Katie was barely jogging now. She had always thought that in desperate times a new spurt of energy would be unlocked from somewhere deep inside. When it didn’t come, she momentarily cursed all those stories that had suggested just that. How she had the luxury of anger, of frustration that she was in this position, she couldn’t fathom. Her steps were uneven and faltering, and the roof and walls of the tunnel swam in her befuddled vision. The things that she once found so beautifully quaint—the dark recesses and the metal hooks that were remnants of the railway’s former glory—seemed abhorrent to her now. Even the flickering lights, once a nod to this place’s splendid isolation, were like little flashes from a camera that was documenting her helplessness. But it was the damp smell that got to her the most. No longer a reminder of the cool retreat of the dark tunnel, the air invading her nostrils was now dank and rotten.

Behind her the man had begun whistling. It was a slow and mournful tune, perfectly executed, and Katie couldn’t decide if she was grateful or not that she didn’t recognise it. There was a nightmarish beauty to it, and it brought tears to her eyes. One of them escaped and ran down her face and into her mouth, and she relished the salty taste as if it was the last thing that might ever pass her lips.

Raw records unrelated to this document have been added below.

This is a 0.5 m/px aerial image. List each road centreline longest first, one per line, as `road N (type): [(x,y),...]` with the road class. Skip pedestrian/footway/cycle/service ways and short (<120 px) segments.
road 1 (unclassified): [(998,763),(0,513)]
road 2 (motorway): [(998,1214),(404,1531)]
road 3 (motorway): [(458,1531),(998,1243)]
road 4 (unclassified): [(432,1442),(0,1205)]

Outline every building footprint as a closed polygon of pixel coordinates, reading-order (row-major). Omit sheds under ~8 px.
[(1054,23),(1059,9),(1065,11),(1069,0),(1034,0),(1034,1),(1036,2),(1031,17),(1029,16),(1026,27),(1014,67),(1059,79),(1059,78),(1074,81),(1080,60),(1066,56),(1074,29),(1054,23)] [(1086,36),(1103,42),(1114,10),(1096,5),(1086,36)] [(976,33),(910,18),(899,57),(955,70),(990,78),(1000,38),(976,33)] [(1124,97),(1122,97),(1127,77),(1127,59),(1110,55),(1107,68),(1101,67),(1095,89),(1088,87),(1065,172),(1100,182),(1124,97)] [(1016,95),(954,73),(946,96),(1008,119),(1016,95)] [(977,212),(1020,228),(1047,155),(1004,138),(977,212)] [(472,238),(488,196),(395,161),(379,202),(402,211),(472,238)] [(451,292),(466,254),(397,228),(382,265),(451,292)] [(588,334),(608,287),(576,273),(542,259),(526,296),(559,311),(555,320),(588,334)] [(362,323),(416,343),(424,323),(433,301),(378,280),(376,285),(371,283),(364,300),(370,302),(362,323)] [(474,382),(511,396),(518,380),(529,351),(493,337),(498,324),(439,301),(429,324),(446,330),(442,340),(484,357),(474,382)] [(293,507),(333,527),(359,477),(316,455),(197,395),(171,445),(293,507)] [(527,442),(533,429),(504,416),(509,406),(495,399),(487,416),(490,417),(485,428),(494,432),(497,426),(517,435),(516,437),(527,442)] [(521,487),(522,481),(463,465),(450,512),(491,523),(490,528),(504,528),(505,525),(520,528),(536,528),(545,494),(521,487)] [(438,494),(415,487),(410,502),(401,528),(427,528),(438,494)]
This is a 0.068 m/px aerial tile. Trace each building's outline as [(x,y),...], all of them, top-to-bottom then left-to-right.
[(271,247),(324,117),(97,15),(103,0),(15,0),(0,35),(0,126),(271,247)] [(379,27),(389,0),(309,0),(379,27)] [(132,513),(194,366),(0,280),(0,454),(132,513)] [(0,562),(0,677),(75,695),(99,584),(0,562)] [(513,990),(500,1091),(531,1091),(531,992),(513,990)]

A fleeting image flashed through her mind, of a random, rather mundane thing she had intended to do later that day, and this hint at a future made her lift up her leaden head, and she saw it then, the end of the tunnel and all the promise it held. There was a house just within reach. The energy that had deserted her suddenly re-emerged, and she bolted forward, though the cadence of his crunching steps remained the same. Perhaps the risk was too great now? That few seconds of perceived freedom allowed her to glance at her watch. GPS. Her shaking fingers sought out ‘home’. ‘Answer, Mark, please!’, she implored under her breath. But the scene played out in typical horror-film fashion, and her call cut straight to answerphone, his smooth, bright voice at odds with the staccato panic of hers as she left a desperate message.

It was 7.18. Katie should be coming down the road now, Mark reasoned, stepping outside into the calm stillness of the day that was still waking up. There was no sign of her, not even a speck on the horizon, so he checked the time again and flicked his phone off flight mode. He came across Katie’s voicemail last, having taken a few minutes to wade through the sea of largely trivial messages from the group chat. Finally, at 7.23, he pressed play and put the phone to his ear. ‘Katie…’, he whispered, his mobile dropping from his hands and bouncing into the wet grass.

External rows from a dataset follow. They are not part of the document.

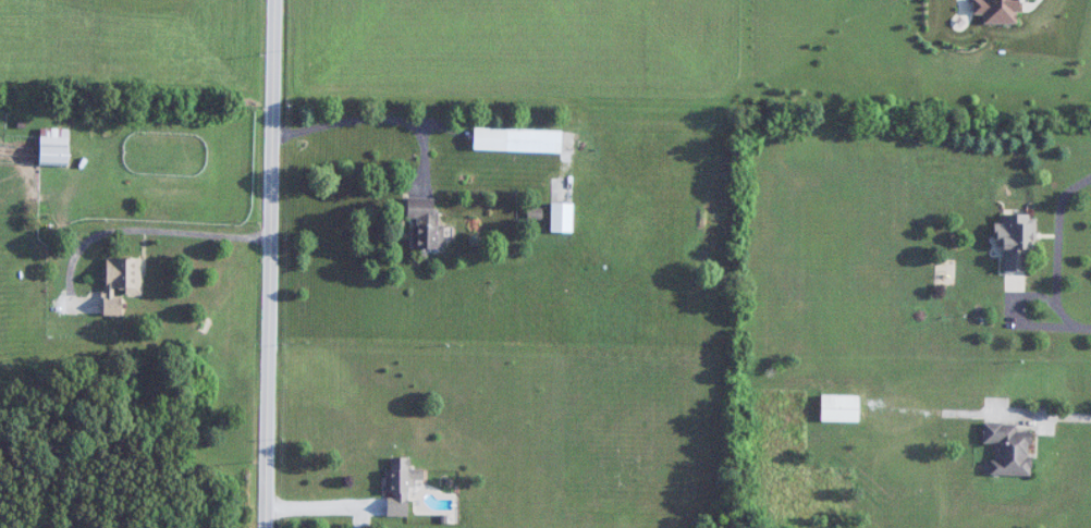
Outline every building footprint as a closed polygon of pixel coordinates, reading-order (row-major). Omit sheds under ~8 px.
[(473,150),(562,152),(562,129),(474,127),(473,150)] [(67,136),(40,136),(40,164),(67,164),(67,136)] [(407,218),(413,218),(413,248),(443,248),(443,209),(434,208),(434,197),(408,197),(407,218)] [(552,231),(572,231),(572,203),(552,203),(552,231)] [(1003,247),(1003,269),(1034,270),(1034,214),(1003,213),(1003,223),(996,223),(996,247),(1003,247)] [(141,294),(141,257),(106,257),(106,314),(122,314),(122,294),(141,294)] [(859,421),(859,395),(821,395),(821,421),(859,421)] [(1030,476),(1032,432),(1017,431),(1017,424),(984,423),(983,443),(999,443),(999,461),(991,461),(991,474),(1030,476)] [(386,470),(386,516),(410,515),(410,481),(424,481),(424,469),(410,469),(410,458),(391,458),(391,470),(386,470)]
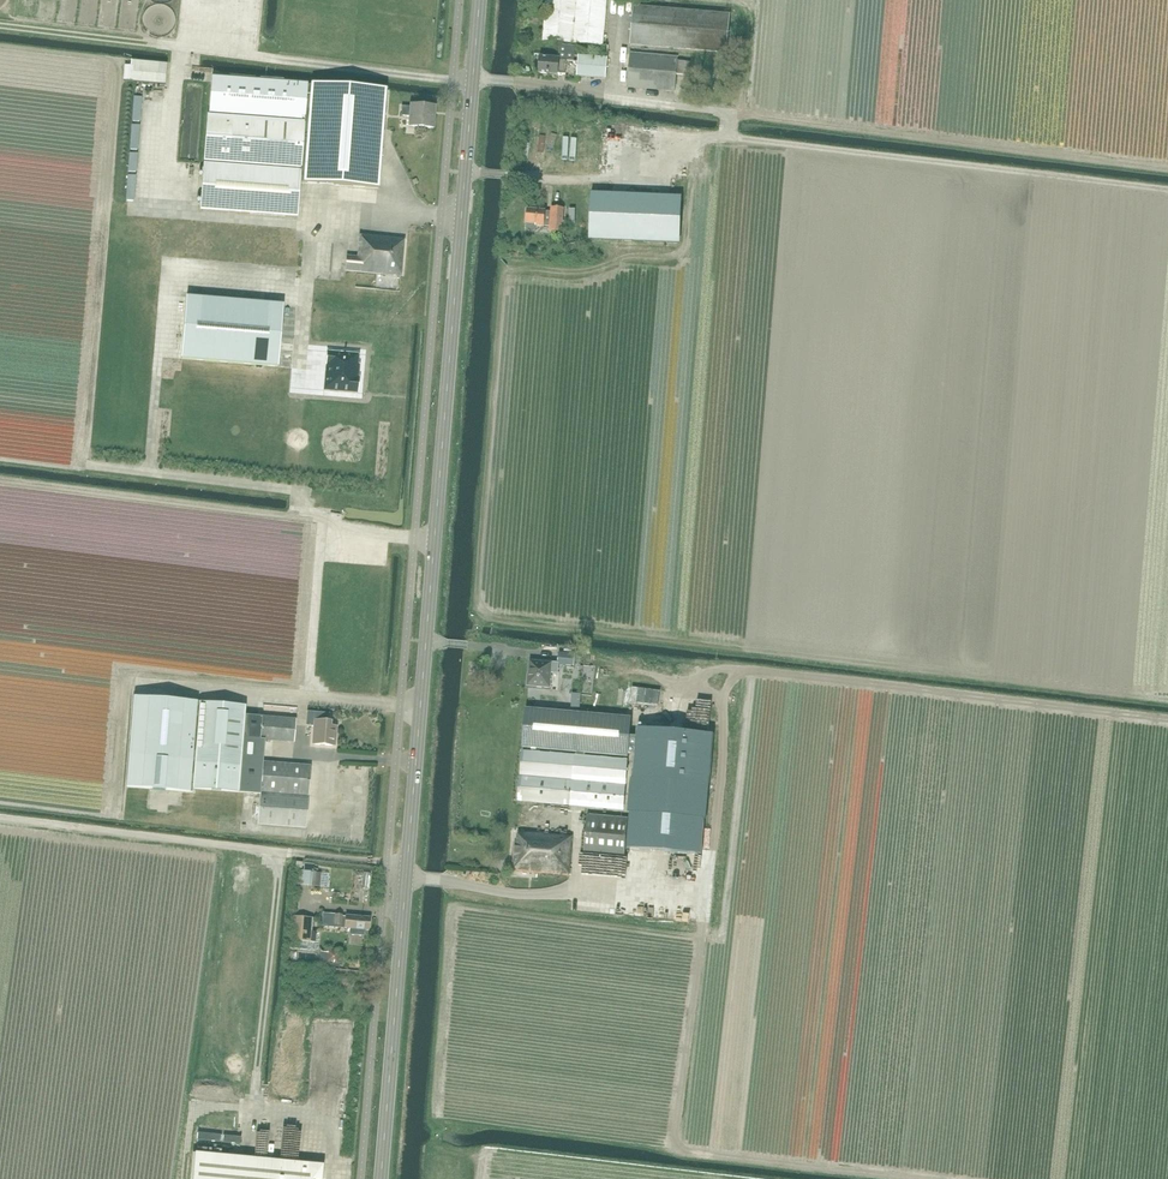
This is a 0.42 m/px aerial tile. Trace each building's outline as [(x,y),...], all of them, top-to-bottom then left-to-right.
[(606,0),(546,0),(543,41),(602,46),(606,0)] [(726,53),(729,14),(633,6),(630,45),(726,53)] [(574,56),(575,46),(559,45),(558,59),(539,57),(538,73),(557,74),(565,74),(566,61),(578,61),(577,75),(605,78),(607,58),(578,56),(574,56)] [(674,91),(677,57),(629,53),(627,87),(674,91)] [(378,189),(386,91),(308,85),(212,78),(201,210),(297,218),(300,182),(378,189)] [(433,129),(435,107),(410,105),(410,107),(402,107),(401,116),(409,117),(408,126),(433,129)] [(547,135),(595,139),(597,127),(548,123),(547,135)] [(591,193),(589,239),(678,243),(680,196),(591,193)] [(562,221),(564,209),(551,208),(551,215),(545,214),(545,211),(527,210),(526,223),(527,223),(527,230),(529,232),(533,232),(535,230),(536,226),(544,227),(544,226),(550,226),(549,232),(562,233),(562,228),(565,228),(566,222),(562,221)] [(401,276),(404,240),(359,235),(357,258),(346,257),(345,271),(401,276)] [(278,367),(283,305),(186,297),(181,359),(278,367)] [(332,345),(334,317),(314,315),(312,343),(325,344),(325,350),(320,350),(317,389),(351,392),(352,392),(353,362),(352,362),(352,352),(330,351),(330,349),(331,345),(332,345)] [(572,666),(573,654),(559,653),(558,664),(530,661),(530,662),(531,662),(530,673),(529,673),(528,685),(549,687),(549,686),(548,686),(549,679),(550,679),(551,672),(557,673),(558,665),(572,666)] [(635,699),(663,701),(663,686),(635,685),(635,699)] [(134,698),(127,786),(192,791),(192,787),(199,704),(134,698)] [(199,704),(192,787),(193,787),(238,791),(261,793),(263,762),(265,740),(294,742),(296,719),(295,719),(296,718),(293,718),(293,719),(258,716),(245,715),(245,707),(199,704)] [(629,736),(631,718),(526,709),(523,748),(576,752),(576,755),(522,751),(518,802),(622,811),(627,760),(584,756),(584,753),(627,757),(628,747),(629,736)] [(328,727),(329,714),(307,712),(306,726),(314,727),(313,744),(335,746),(336,727),(328,727)] [(636,748),(627,849),(701,855),(711,734),(637,728),(637,737),(629,736),(628,747),(636,748)] [(261,793),(258,824),(305,827),(310,766),(263,762),(261,793)] [(587,815),(583,853),(625,857),(628,818),(587,815)] [(572,837),(570,837),(519,832),(518,843),(515,843),(513,871),(569,876),(572,837)] [(368,868),(366,883),(372,884),(375,869),(368,868)] [(321,872),(310,871),(309,885),(320,886),(321,872)] [(300,889),(293,888),(290,910),(297,911),(300,889)] [(323,913),(322,926),(345,928),(350,928),(350,935),(363,936),(364,929),(369,930),(370,918),(346,915),(346,917),(342,916),(343,915),(335,914),(323,913)] [(293,916),(290,940),(291,940),(290,948),(314,951),(318,948),(319,948),(321,932),(310,931),(312,918),(293,916)] [(243,1110),(248,1086),(240,1085),(235,1108),(243,1110)] [(240,1129),(243,1112),(235,1111),(231,1128),(240,1129)] [(322,1167),(194,1154),(192,1178),(321,1178),(322,1167)]
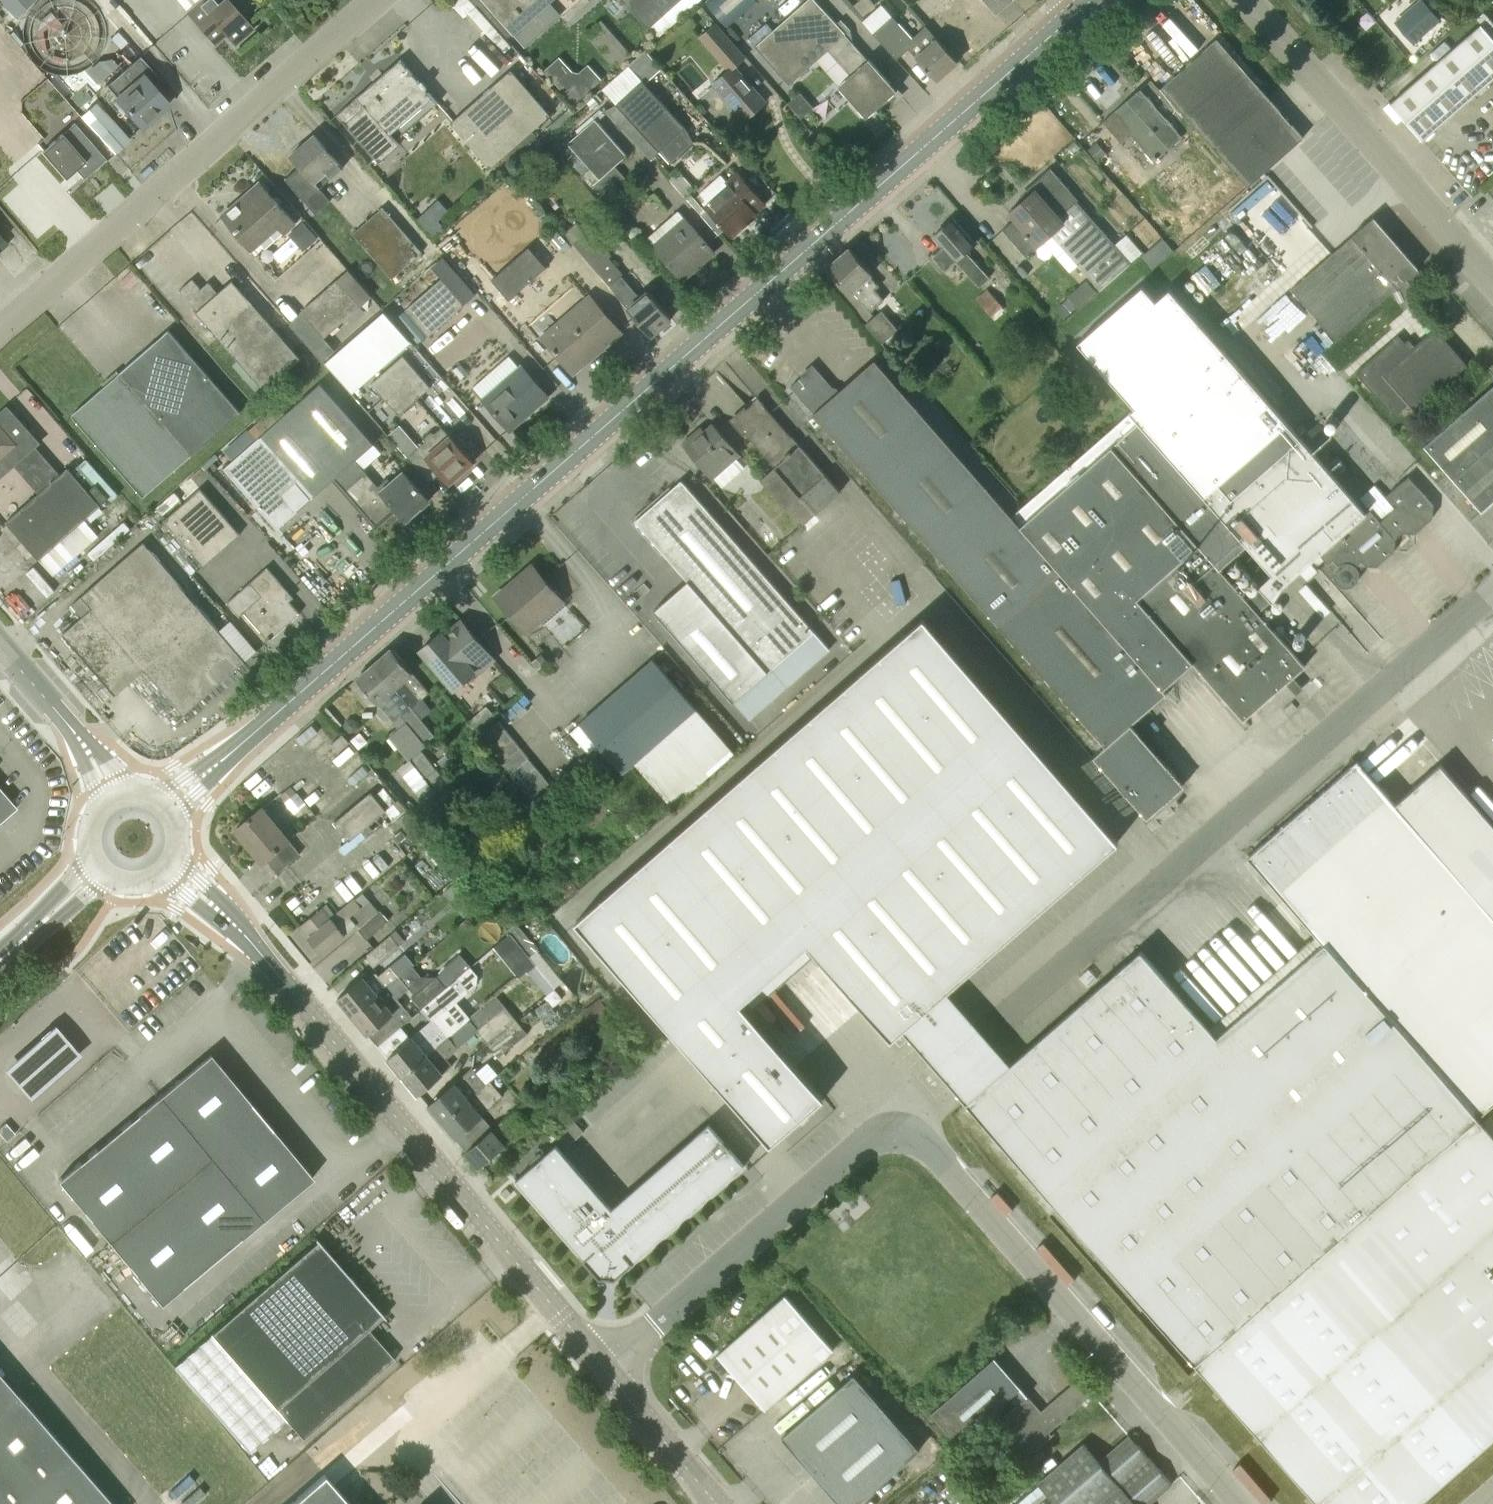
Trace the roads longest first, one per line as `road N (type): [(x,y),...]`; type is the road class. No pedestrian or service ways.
road 1 (tertiary): [(165,805),(1087,2)]
road 2 (unclassified): [(605,1364),(864,1141),(905,1128),(924,1137),(1241,1503)]
road 3 (tertiary): [(605,1364),(264,958),(169,865)]
road 4 (unclassified): [(0,329),(375,0)]
road 5 (residential): [(1492,280),(1248,0)]
road 6 (unclassified): [(113,796),(90,752),(0,643)]
road 7 (tertiary): [(722,1503),(605,1364)]
road 8 (tertiary): [(0,957),(100,869)]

Just metres from the tunnel’s exit, Katie felt a blow on the back of her head, or at least she thought that’s what it was. It was so hard to tell, as all her senses had smudged into one another. Nothing made any sense at all. Even time itself had ceased to hold meaning, as she froze between the heaven ahead and the hell behind. Her fingers moved instinctively, to wipe what she assumed was a bead of sweat trickling down her forehead. She looked at her hand, stained deep red. ‘Mark…’, she whispered. The whistling had stopped. There was complete silence, one that not even her heartbeat could break. Katie stared, first at the red on her hand, then at the blackness of the tunnel, and then she shifted her gaze to the warm white light at its end, which pulled her inexorably towards it.